Kowsalya S.

Personal information
- Full name: Kowsalya Sivasami
- Date of birth: 19 August 2001 (age 24)
- Place of birth: Namakkal, Tamilnadu, India
- Position: Defender

Team information
- Current team: Sethu
- Number: 13

Senior career*
- Years: Team / Apps / (Gls)
- Sethu
- 2022–2023: Lords FA
- 2023–: Sethu

International career^{‡}
- India U17

= Kowsalya S. =

Indian footballer

Kowsalya Sivasami (born 19 August 2001) is an Indian professional footballer from Tamil Nadu, who plays as a defender for Sethu in the Indian Women's League. Earlier, she has played for Tamil Nadu Football Association Junior Women’ team and the Madurai district team.

== Early life ==
Kowsalya is from Namakkal in Tamil Nadu. She started playing football at the age of 12 at Loyola Higher Secondary School, Namakkal. He was encouraged by her brother Balamurugan and her family to play football.

What you are asked to do.
Continue the profile of footballer Kowsalya Sivasami from the point where it stops.

Given entries.
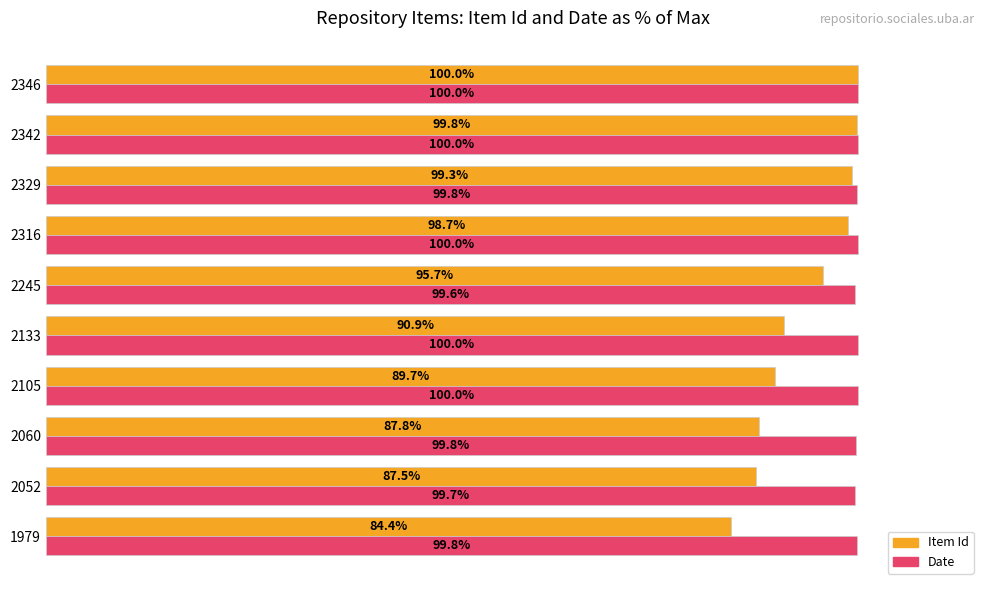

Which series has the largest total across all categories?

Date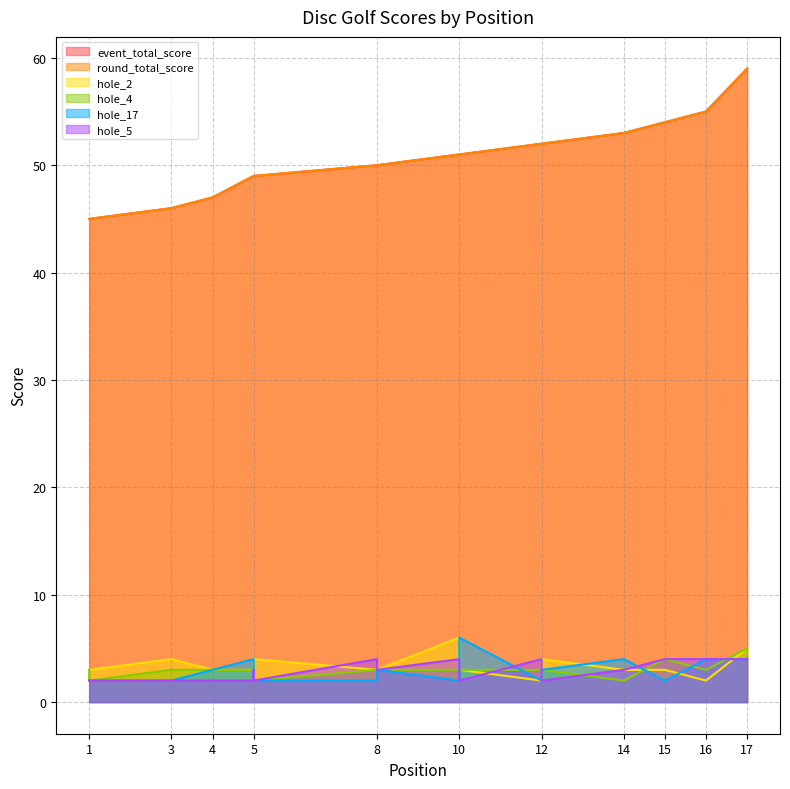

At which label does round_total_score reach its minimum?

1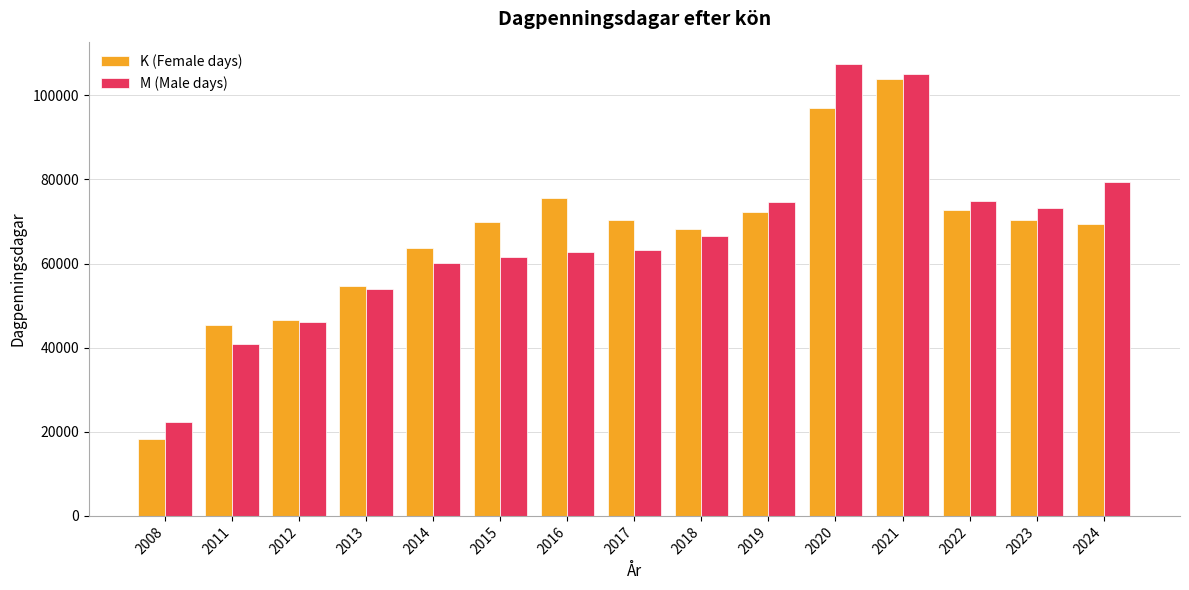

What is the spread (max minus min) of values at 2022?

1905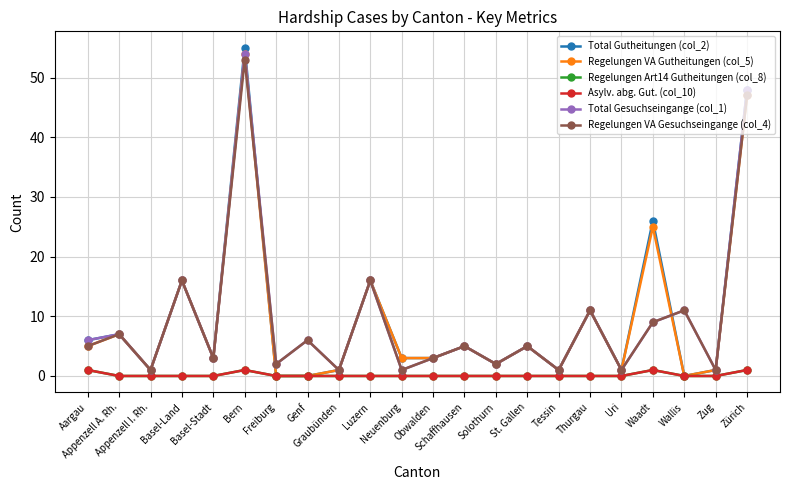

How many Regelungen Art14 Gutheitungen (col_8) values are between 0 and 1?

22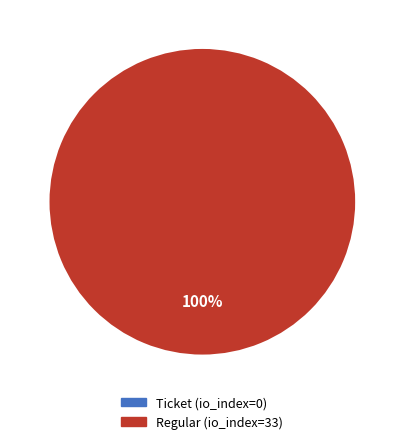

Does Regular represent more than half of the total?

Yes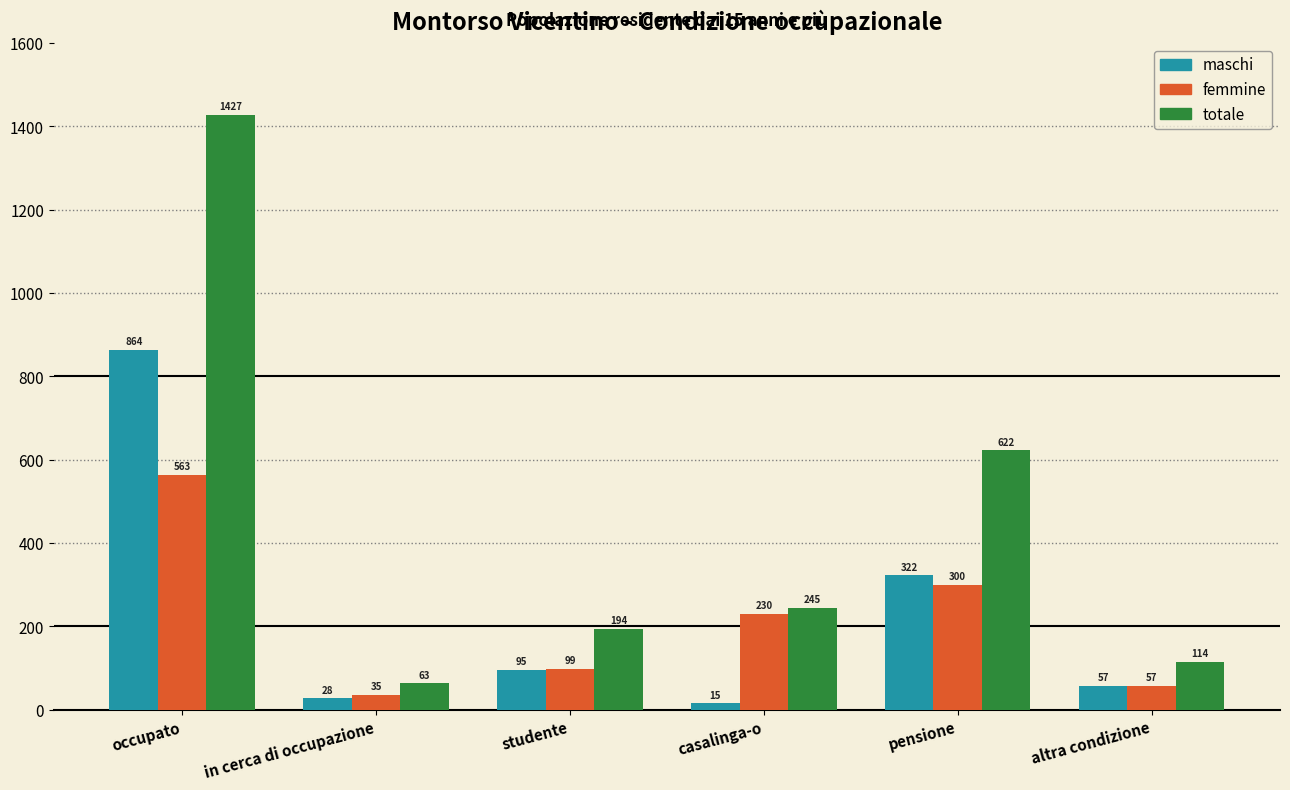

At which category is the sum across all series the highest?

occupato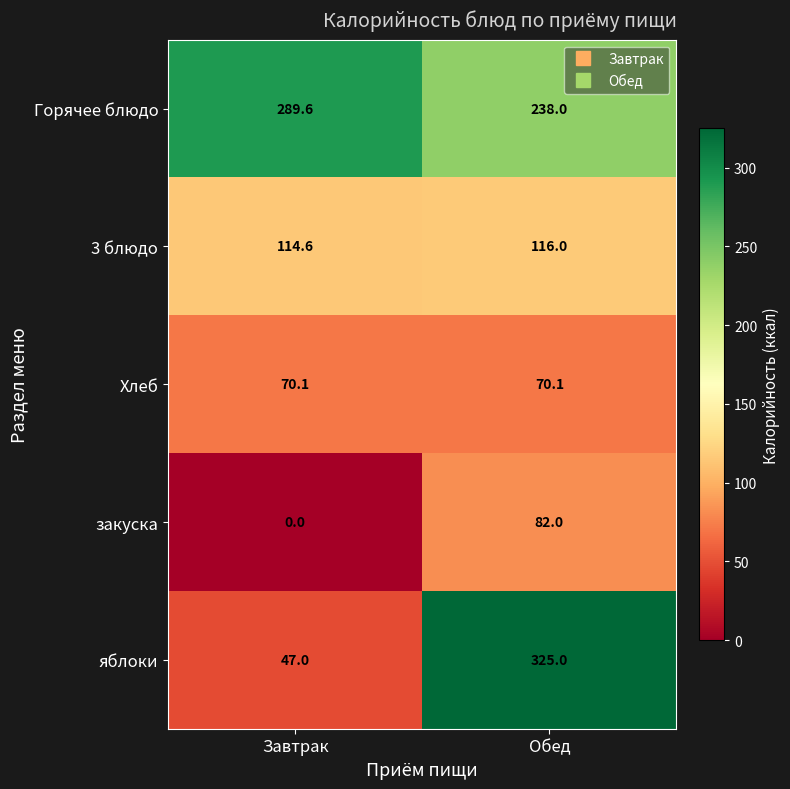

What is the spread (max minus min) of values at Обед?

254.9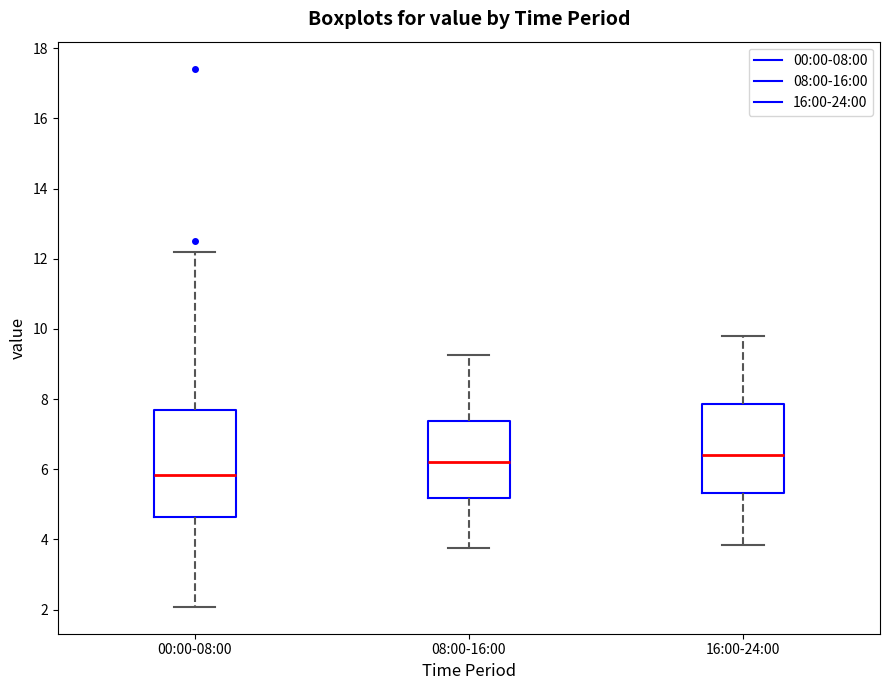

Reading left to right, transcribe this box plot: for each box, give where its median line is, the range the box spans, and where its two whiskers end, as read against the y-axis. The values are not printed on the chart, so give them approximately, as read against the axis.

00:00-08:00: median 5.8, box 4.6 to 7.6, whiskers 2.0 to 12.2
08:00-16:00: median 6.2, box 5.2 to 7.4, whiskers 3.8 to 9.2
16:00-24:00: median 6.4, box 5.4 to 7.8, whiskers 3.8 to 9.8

Answer to the problem.
==Club career==
Kowsalya started playing football at the age of 12 years in her school with the senior team. She was part of the Junior India team that took part in the Under-18 AFC tournament. Playing for Sethu FC, she made her debut in the Chennai League at the age of 17 in 2019. Sethu FC defeated Manipur in the final to win the Indian Women's League in 2019. It was Kowsalya's first big success. She also represented Tamil Nadu in the 2023 Hero Senior Women's Football Championship at Punjab held in June.

==International career==
She has represented the India U17 at the youth level.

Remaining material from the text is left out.